BZOJ3196 Tyvj 1730 二逼平衡树

题目大意

您需要写一种数据结构(可参考题目标题),来维护一个有序数列,其中需要提供以下操作:
1.查询k在区间内的排名
2.查询区间内排名为k的值
3.修改某一位值上的数值
4.查询k在区间内的前驱(前驱定义为小于x,且最大的数)
5.查询k在区间内的后继(后继定义为大于x,且最小的数)

题解

我过的第一题树套树吧QWQ

第一维用区间线段树,第二维用权值线段树,开始要离散化

第一个操作就是求和

第二个操作二分

第三个操作是修改

第四五个操作可以直接用一二两个操作来实现

好吧就是一道裸题,但有点难写

代码

#include <cstdio>
#include <algorithm>
#include <map>

int n, m;
int x[60000];
int last;
int kk[120000];
int LL, RR;
int sum[10000005];
int ch[10000005][2];
int root[300000];
std::map<int, int> map, rev;
int cas[60000], l[60000], r[60000], k[60000], pos[60000];
int num;
int rootss;
int roots[100];

void pushup(int k)
{
    sum[k] = sum[ch[k][0]] + sum[ch[k][1]];
}

void insert(int &k, int l, int r, int pos, int delta)
{
    if (! k)
    {
        num++;
        k = num;
    }
    if (l == r)
    {
        sum[k] += delta;
        return;
    }
    int mid = l + r >> 1;
    if (pos <= mid)
    {
        insert(ch[k][0], l, mid, pos, delta);
    }
    else
    {
        insert(ch[k][1], mid + 1, r, pos, delta);
    }
    pushup(k);
}

void build(int k, int l, int r)
{
    for (int i = l; i <= r; i++)
    {
        insert(root[k], LL, RR, x[i], 1);
    }
    if (l == r)
    {
        return;
    }
    int mid = l + r >> 1;
    build(k << 1, l, mid);
    build(k << 1 | 1, mid + 1, r);
}

int query_sum(int k, int l, int r, int L, int R)
{
    if (L <= l && r <= R)
    {
        return sum[k];
    }
    int mid = l + r >> 1;
    int ans = 0;
    if (L <= mid && ch[k][0])
    {
        ans += query_sum(ch[k][0], l, mid, L, R);
    }
    if (R > mid && ch[k][1])
· · · · · · ·
== 题目要求 ==
请说明上面选段的题解中,第一维和第二维各用的是哪种线段树。
· · · · · · ·
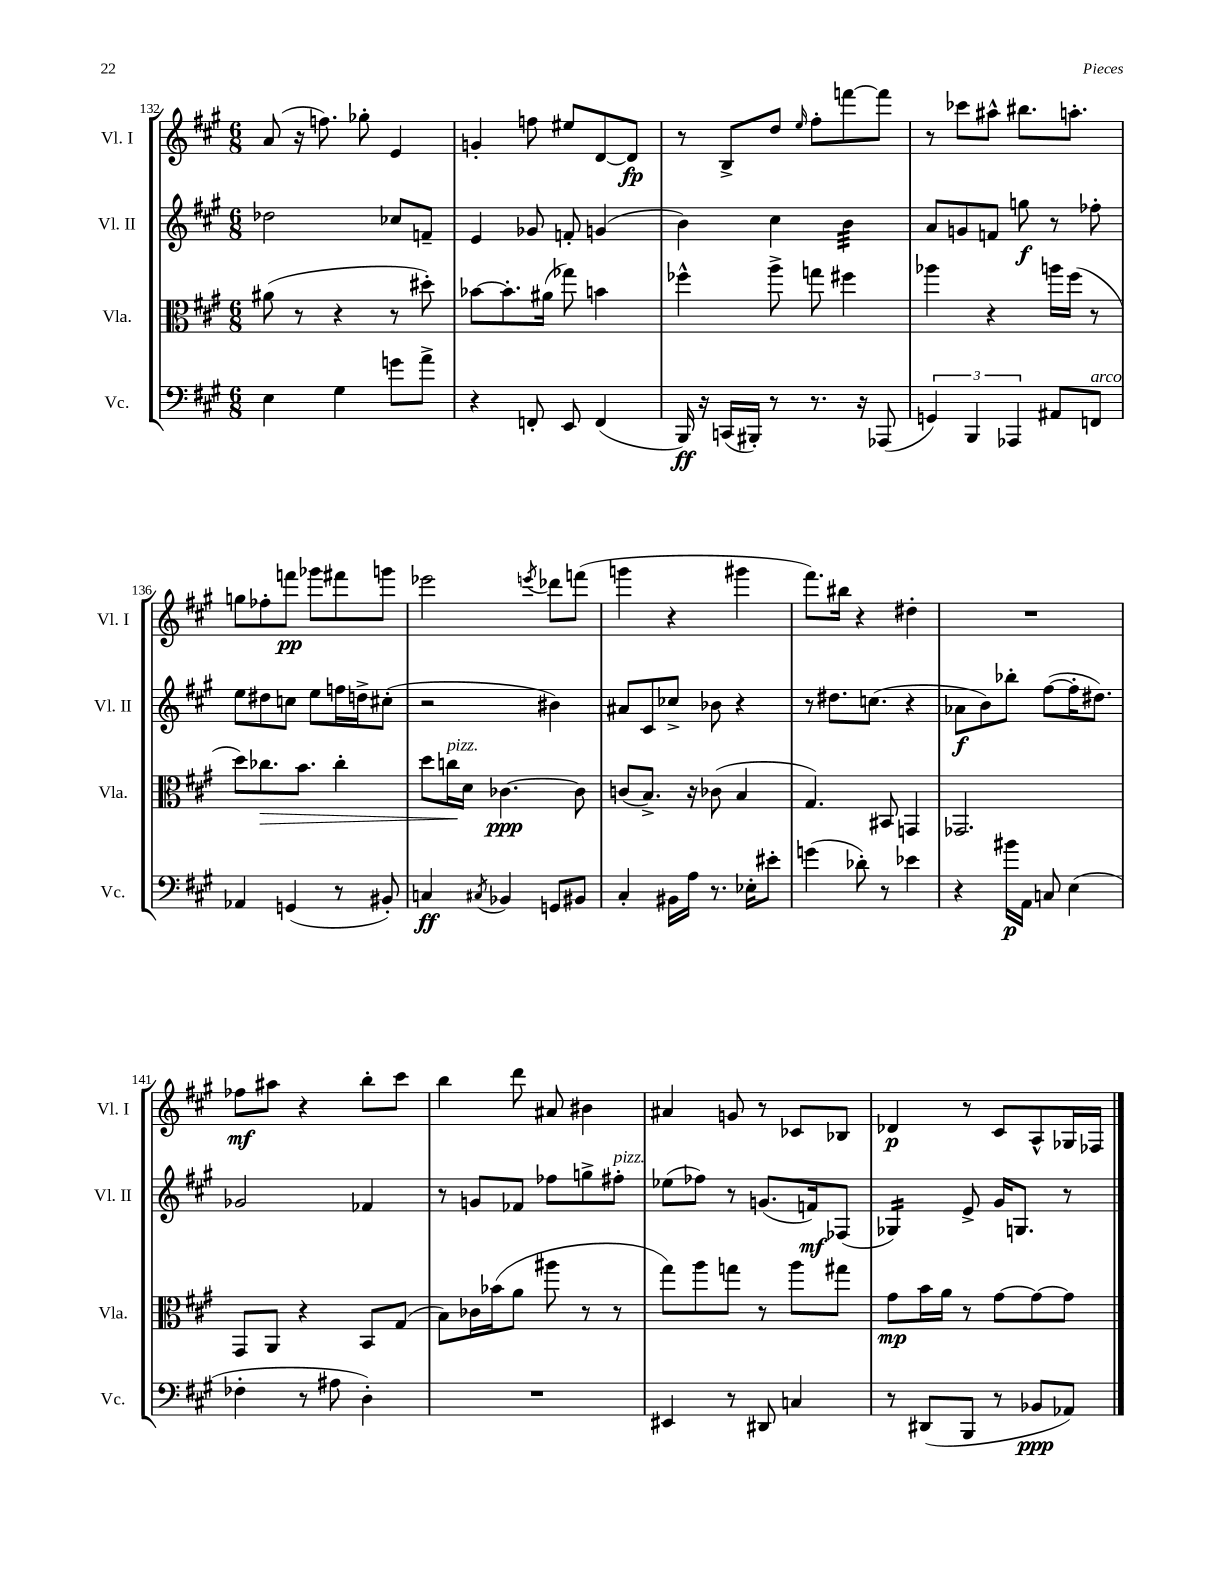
<<
\new StaffGroup <<
\new Staff = "s0" \with { instrumentName = "Vl. I" shortInstrumentName = "Vl. I" } {
    \clef treble \key a \major \numericTimeSignature \time 6/8
    a'8( r16 f''8.) ges''8-. e'4 |
    g'4-. f''8 eis''8 d'8~ d'8\fp |
    r8 b8-> d''8 \grace { e''16 } fis''8-. f'''8~ f'''8 |
    r8 ces'''8 ais''8-^ bis''8. a''8.-. |
    g''8 fes''8-. f'''8\pp ges'''8 fis'''8 g'''8 |
    ees'''2 \acciaccatura { e'''8 } des'''8 f'''8( |
    g'''4 r4 gis'''4 |
    fis'''8.) bis''16 r4 dis''4-. |
    R2. |
    fes''8\mf ais''8 r4 b''8-. cis'''8 |
    b''4 d'''8 ais'8 bis'4 |
    ais'4 g'8 r8 ces'8 bes8 |
    des'4\p r8 cis'8 a8-^ ges16 fes16 \bar "|." |
}
\new Staff = "s1" \with { instrumentName = "Vl. II" shortInstrumentName = "Vl. II" } {
    \clef treble \key a \major \numericTimeSignature \time 6/8
    des''2 ces''8 f'8-- |
    e'4 ges'8 f'8-. g'4( |
    b'4) cis''4 b'4:32 |
    a'8 g'8 f'8 g''8\f r8 fes''8-. |
    e''8 dis''8 c''8 e''8 f''16 d''16-> cis''8-.( |
    r2 bis'4) |
    ais'8 cis'8 ces''8-> bes'8 r4 |
    r8 dis''8. c''8.( r4 |
    aes'8\f b'8) bes''8-. fis''8~( fis''16-. dis''8.) |
    ges'2 fes'4 |
    r8 g'8 fes'8 fes''8 g''8-> fis''8-.^\markup { \italic "pizz." } |
    ees''8( fes''8) r8 g'8.( f'16\mf) fes8( |
    ges4:16) e'8-> gis'16 g8. r8 \bar "|." |
}
\new Staff = "s2" \with { instrumentName = "Vla." shortInstrumentName = "Vla." } {
    \clef alto \key a \major \numericTimeSignature \time 6/8
    ais'8( r8 r4 r8 dis''8-.) |
    bes'8~ bes'8.-. ais'16( ges''8) b'4 |
    fes''4-^ a''8-> g''8 fis''4 |
    aes''4 r4 a''16 fis''16( r8 |
    d''8) ces''8.\> b'8. ces''4-. |
    d''8 c''16\!^\markup { \italic "pizz." } d'16 ces'4.~\ppp ces'8 |
    c'8( b8.->) r16 ces'8( b4 |
    gis4.) bis,8 g,4 |
    ges,2. |
    gis,8 a,8 r4 b,8 gis8( |
    b8) ces'16 bes'16( a'8 ais''8 r8 r8 |
    gis''8) a''8 g''8 r8 a''8 gis''8 |
    gis'8\mp b'16 a'16 r8 gis'8~ gis'8~ gis'8 \bar "|." |
}
\new Staff = "s3" \with { instrumentName = "Vc." shortInstrumentName = "Vc." } {
    \clef bass \key a \major \numericTimeSignature \time 6/8
    e4 gis4 g'8 a'8-> |
    r4 f,8-. e,8 f,4( |
    b,,16\ff) r16 c,16( bis,,16-.) r8 r8. r16 aes,,8( |
    \tuplet 3/2 { g,4) b,,4 aes,,4 } ais,8 f,8^\markup { \italic "arco" } |
    aes,4 g,4( r8 bis,8-.) |
    c4\ff \acciaccatura { cis8 } bes,4 g,8 bis,8 |
    cis4-. bis,16 a16 r8. ees16-. eis'8-. |
    g'4( des'8-.) r8 ees'4 |
    r4 bis'16\p a,16 c8 e4( |
    fes4-. r8 ais8 d4-.) |
    R2. |
    eis,4 r8 dis,8 c4 |
    r8 dis,8( b,,8 r8 bes,8\ppp aes,8) \bar "|." |
}
>>
>>
\layout { \context { \Score currentBarNumber = #132 } }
· · · · · · ·
== 书面回答 ==
第一维用区间线段树,第二维用权值线段树。